Aksi diawali dengan melaksanakan orasi-orasi dan menurunkan bendera setengah tiang di wilayah kampus trisakti kemudian dilanjutkan dengan long march menuju gedung DPR/MPR RI. Setelah berjalan beberapa langkah namun belum jauh dari kampus, aksi long march dihadang oleh pihak kepolisian. Mendapat perlawanan dari pihak aparat, para aksi massa tentu tidak tinggal diam, mereka memblokir jalan S.Parman sebagai bentuk protes. Bantuan dari berbagai satuan militer untuk menghadang aksi massa semakin massif, para aparat menekan massa aksi untuk kembali ke kampus dan membukarkan diri. Mendapat perlawanan yang tidak sepadan, karena massa aksi tidak membawa senjata apapun tetapi pihak aparat menggunakan pistol, perisai, gas air mata dan water cannon membuat barisan massa aksi kalang kabut dan tercerai berai. Perlawanan semakin brutal di sore hari karena pihak aparat menembakan peluru ke barisan massa aksi dan membuat 4 mahasiswa triskti gugur.
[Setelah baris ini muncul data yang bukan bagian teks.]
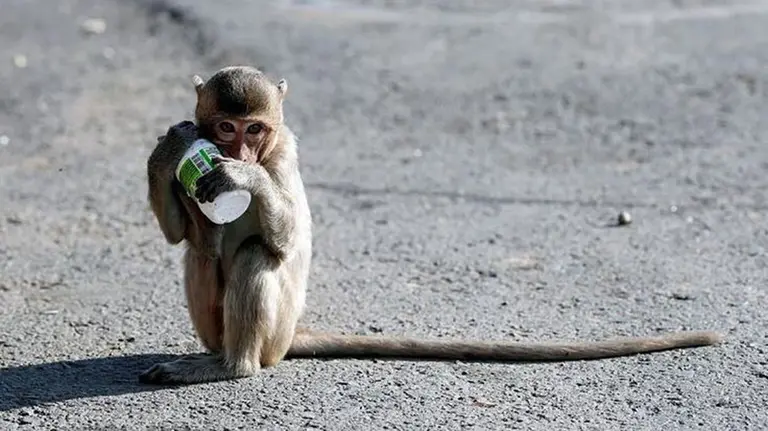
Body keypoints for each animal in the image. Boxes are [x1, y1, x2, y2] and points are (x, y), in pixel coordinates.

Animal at [140, 65, 723, 385]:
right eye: (225, 127)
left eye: (255, 130)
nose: (237, 152)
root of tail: (284, 341)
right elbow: (179, 233)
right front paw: (171, 150)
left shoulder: (283, 154)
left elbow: (284, 239)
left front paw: (242, 178)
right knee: (199, 251)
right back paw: (213, 354)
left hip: (276, 335)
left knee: (256, 254)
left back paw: (233, 367)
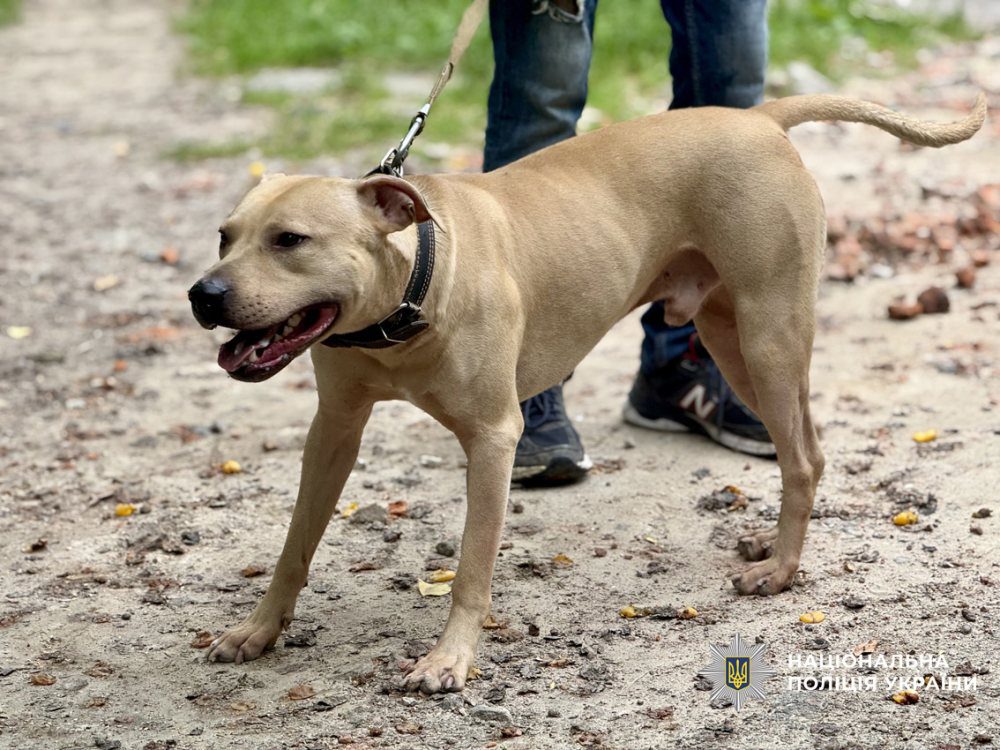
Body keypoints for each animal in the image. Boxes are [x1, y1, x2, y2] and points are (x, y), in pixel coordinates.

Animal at [188, 93, 986, 693]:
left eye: (291, 240)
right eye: (225, 236)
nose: (203, 294)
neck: (411, 289)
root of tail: (758, 116)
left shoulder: (493, 440)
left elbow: (470, 569)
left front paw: (450, 660)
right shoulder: (333, 431)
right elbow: (294, 545)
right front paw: (258, 630)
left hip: (769, 337)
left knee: (803, 458)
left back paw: (781, 572)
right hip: (735, 342)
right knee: (807, 450)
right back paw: (773, 544)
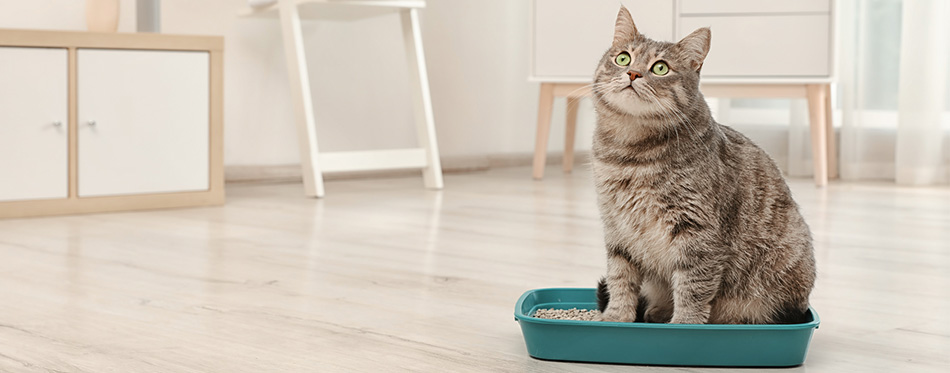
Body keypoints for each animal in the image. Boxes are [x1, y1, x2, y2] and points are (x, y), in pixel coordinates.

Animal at [596, 7, 820, 324]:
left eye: (660, 68)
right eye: (623, 58)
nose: (633, 73)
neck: (630, 152)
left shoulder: (698, 232)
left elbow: (693, 286)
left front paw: (684, 324)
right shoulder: (617, 228)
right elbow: (620, 278)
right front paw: (616, 317)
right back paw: (655, 312)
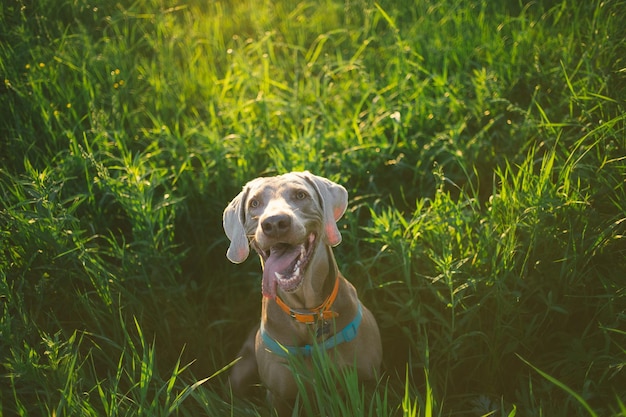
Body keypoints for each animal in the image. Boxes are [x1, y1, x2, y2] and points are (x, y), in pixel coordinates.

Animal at [223, 171, 380, 414]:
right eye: (254, 203)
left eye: (300, 195)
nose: (275, 223)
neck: (308, 313)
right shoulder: (279, 396)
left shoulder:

Gerakan aksi mahasiswa semakin gencar di berbagai daerah, namun tetap Jakarta sebagai jantung pemerintahan mendapat perlawanan yang sengit oleh para mahasiswa. Perjuangan para mahasiswa untuk menuntut reformasi tak bisa diredam, semakin hari jumlah massa aksi semakin banyak puncaknya pada tanggal 21 Mei 1998 menduduki gedung DPR/MPR RI dan memaksa Soeharto mundur dari jabatan presiden.
Kita sebagai mahasiswa yang hidup di era reformasi tentunya harus meneruskan perjuangan pendahulu kita untuk terus mengisi cita-cita kemerdekaan dengan berbagai tindakan yang produktif bagi bangsa ini.
Salam takdzimku untuk mu para Pejuang.
Oleh: Musliadi Salidan
Penulis adalah mahasiswa Agroekoteknologi Universitas Malikussaleh, aktif diberbagai organisasi selama kuliah, saat ini menjabat sebagai Kabib LH -Hukum & HAM, HMI Cabang Lhokseumawe Aceh Utara.